34. Tyrion’s trial speech

Season four, episode six

‘I should have let Stannis kill you all’

Sometimes it doesn’t take literal explosions to blow the roof off the place; just one show-stopping performance. Peter Dinklage gives just that in Tyrion’s trial speech, which lets out the pain of a lifetime of hurt and unfair treatment by his father, his sister, and the world.  

 

33. Dany burns down the Temple of the Dosh Khalen

Season six, episode four

‘You’re not going to serve. You’re going to die’

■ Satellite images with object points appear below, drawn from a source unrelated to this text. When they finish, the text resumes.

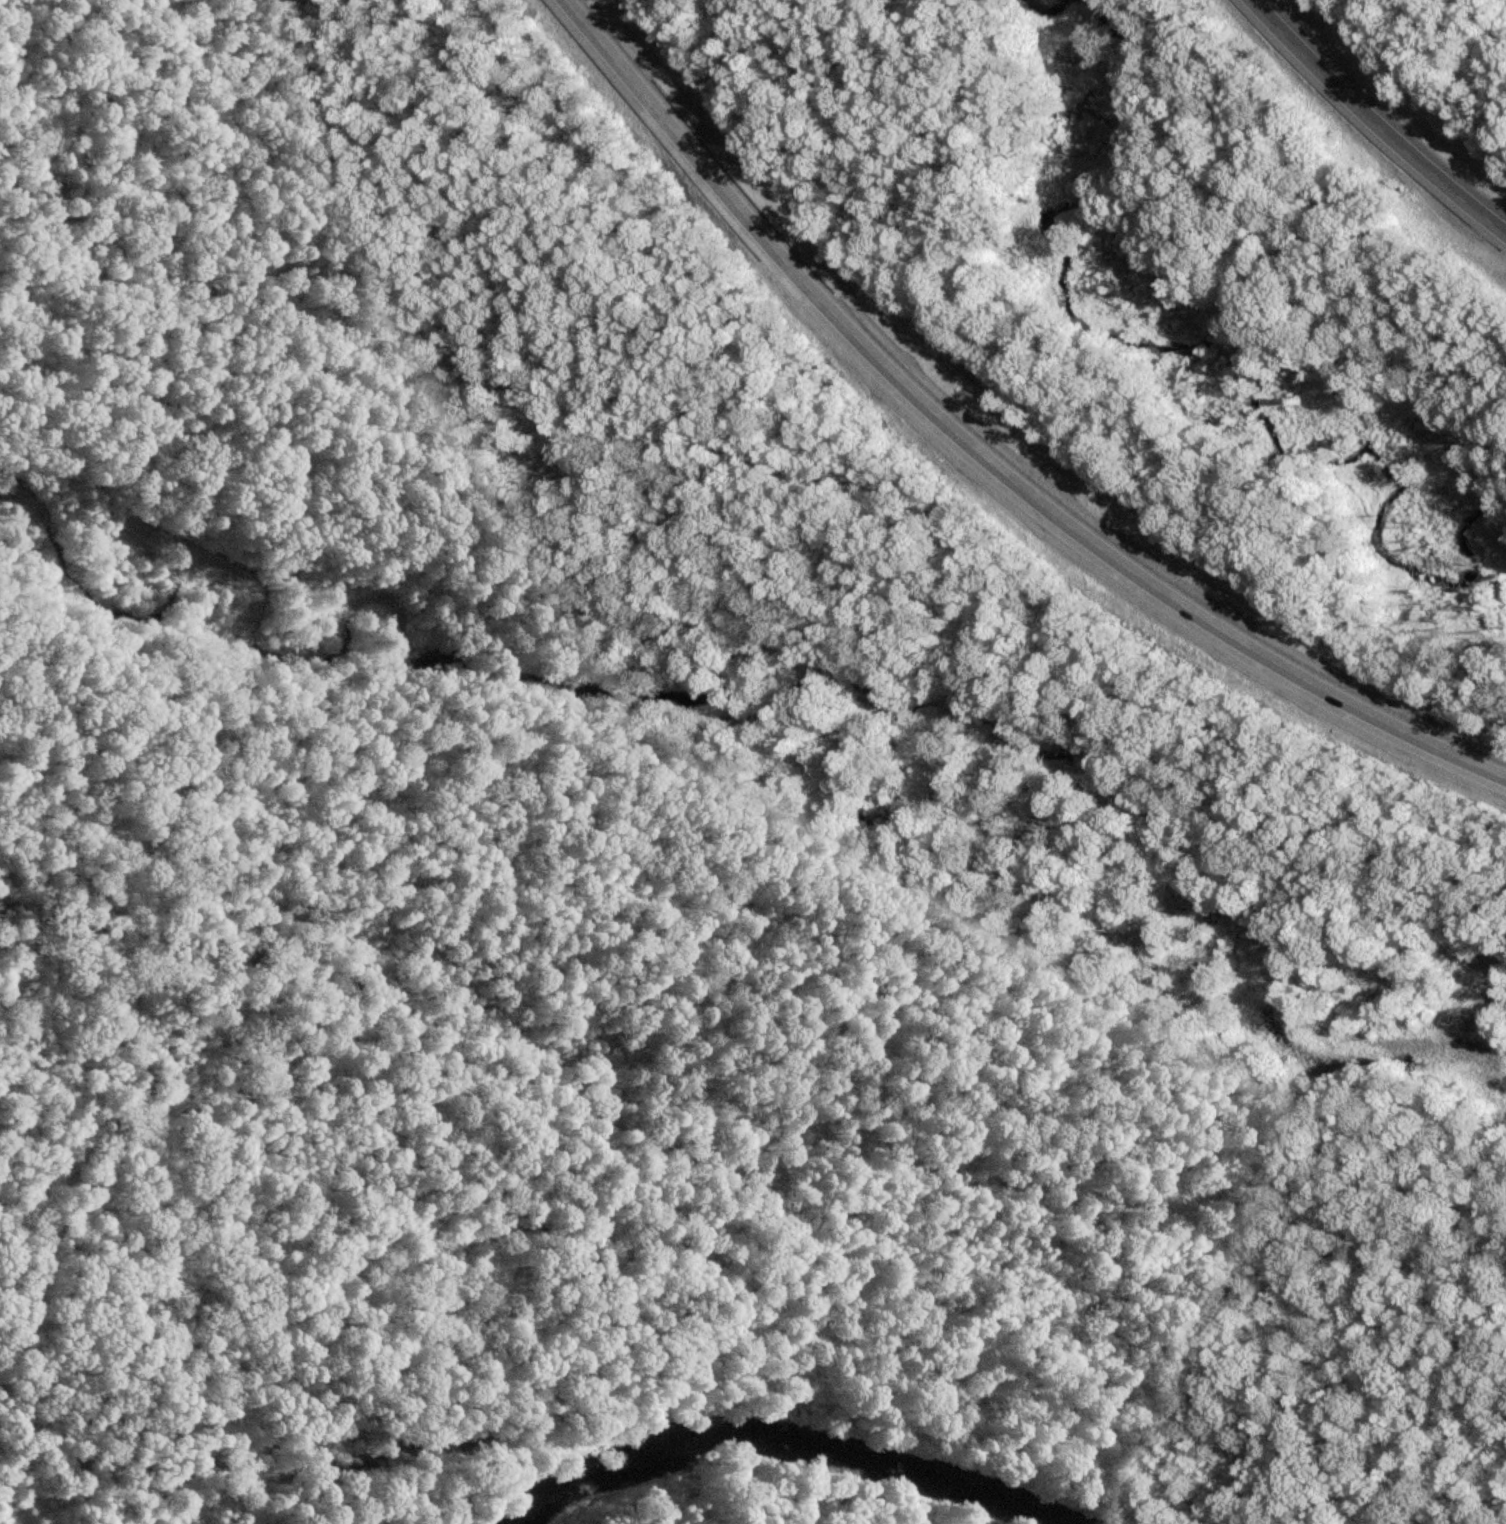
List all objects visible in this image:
road: (1374, 122)
road: (983, 455)
road: (1250, 1219)
river: (812, 1444)
road: (1273, 1488)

When will people learn not to underestimate the Mother of Dragons? While the Khals are busy laughing at Dany’s diminutive form and planning all the ways they’re going to abuse and control her, she’s enacting a plan that kills them all. “None of you are fit to lead the Dothraki. But I am,” she says, to the Khals’ amusement. And then she locks the doors and burns them all to death. Told you.

 

32. Uncle Benjen saves Jon

Season seven, episode six

‘Uncle Benjen. How?’

“I’ll do what I can as long as I can,” the not-quite-dead Benjen Stark told Bran and Meera in season six, and what he did here – sacrificing himself to save his nephew Jon – was major. Yes, Uncle Benjen turning up at precisely the right moment to save Jon’s life was convenient, but it was also the resolution to a seasons-long mystery. If Jon/Aegon defeats the Night King, he’ll have his uncle to thank.

 

31. Skeletons attack!

Season four, episode ten

‘He is lost. Come with me or die with him’

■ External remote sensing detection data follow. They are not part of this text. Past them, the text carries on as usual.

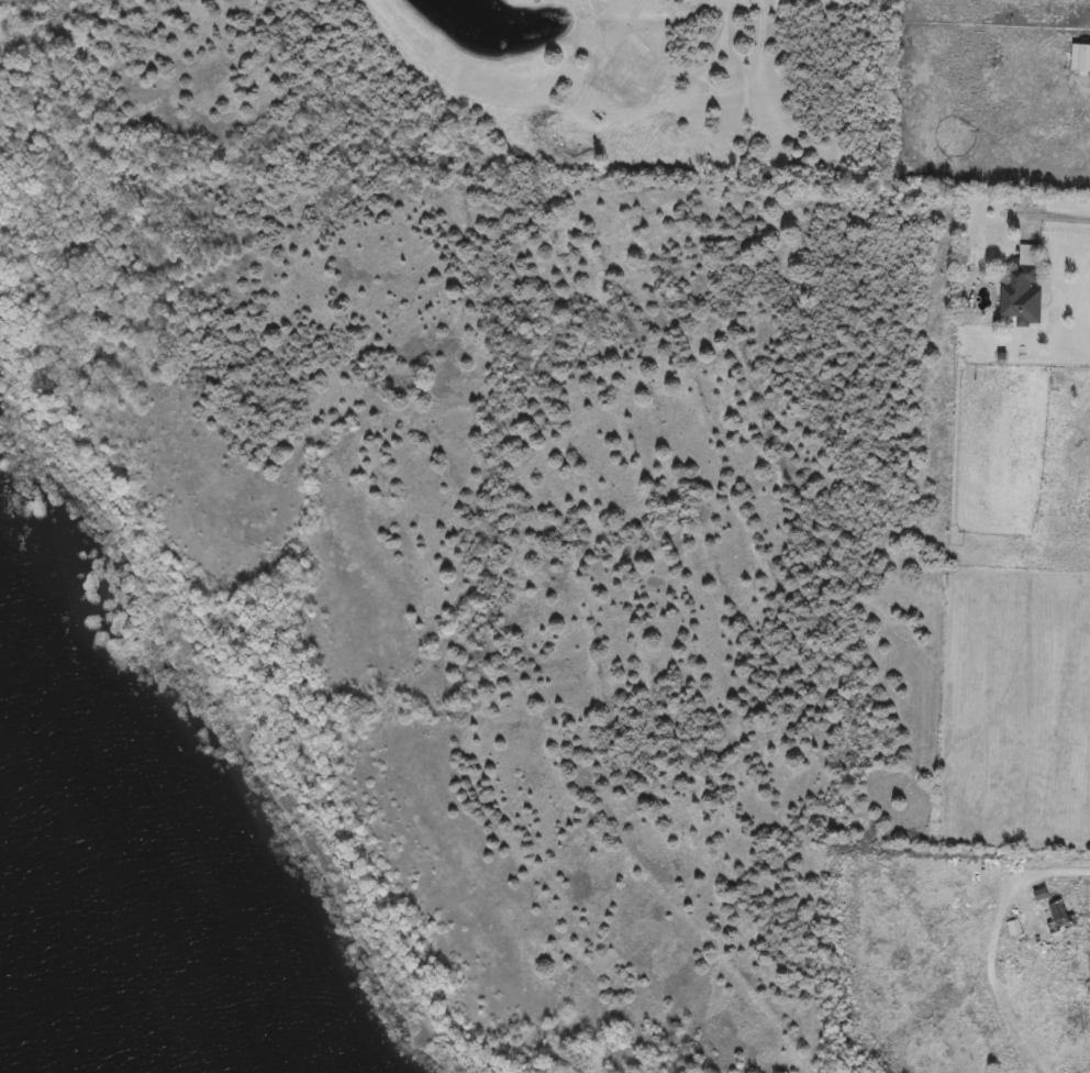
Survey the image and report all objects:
building: (1080, 59)
road: (1047, 215)
building: (1023, 288)
building: (1058, 919)
road: (993, 943)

This tribute to stop-motion animation legend Ray Harryhausen by the Game Of Thrones team was both visually memorable and an emotional end for Jojen Reed. As Bran, Hodor and the Reeds approach the cave of the Three-Eyed Raven, they’re fought by reanimated skeletons and only survive thanks to Hodor’s bulk and Leaf’s magic grenades.

 

30. The Night King’s origin

Season six, episode five

It was you. You made the White Walkers’

The Children of the Forest did it. They were the ones who, in an attempt to protect themselves from the First Men, made a weapon that would go on to threaten to extinguish all living people in the Seven Kingdoms. They created the Night King by inserting a dragonglass blade into a man’s heart. If that blade is removed, would it be the end of all the White Walkers and Wights he’s created in turn?

 

29. Daenerys commands the Unsullied

Season three, episode four

‘A dragon is not a slave’

Another ‘dracarys’ moment from Dany, in which the Queen of the Andals teaches slaver Kraznys a lesson. Two lessons: 1) slavery is wrong and 2) don’t mess with Daenerys Stormborn. It won’t end well. Pretending to trade a dragon for 8,000 Unsullied, Dany burns the slaver to death, commands her new army to kill their cruel masters, and gives her soldiers freedom.

 

28. Sam kills a White Walker

Season three, episode eight

‘It’s come for the baby!’

This was the moment Gilly really knew that Samwell Tarly was a good bet for her and her son. Despite not being much of a swordsman, and despite being terrified beyond belief, Sam stood up against a White Walker, saved the life of a baby, and discovered the magical, pivotal, secret of Dragonglass to boot.

 

27. Brienne Vs The Hound

Season four, episode ten

‘Safety? Where the fuck’s that?’

Another clash of the titans – the bout between Brienne and The Hound which leaves him dying on a hillside (spoiler: he survives) and Arya running away to Braavos, is a beautifully done thing. From Arya and Brienne’s instant bonding to The Hound’s suspicion over her Lannister gold, to the swordfight itself and Arya’s escape, you couldn’t look away.

 

26. The Viper vs The Mountain

Season four, episode eight

‘I am the brother of Elia Martell’

Acrobatic finesse met brute strength in a thrilling battle that ended with no victor. The Mountain, fighting as Cersei’s champion, crushed the skull of The Viper, fighting as Tyrion’s, but not before The Viper fatally poisoned him. Beautiful choreography and stomach-turning brutality – a Game Of Thrones speciality.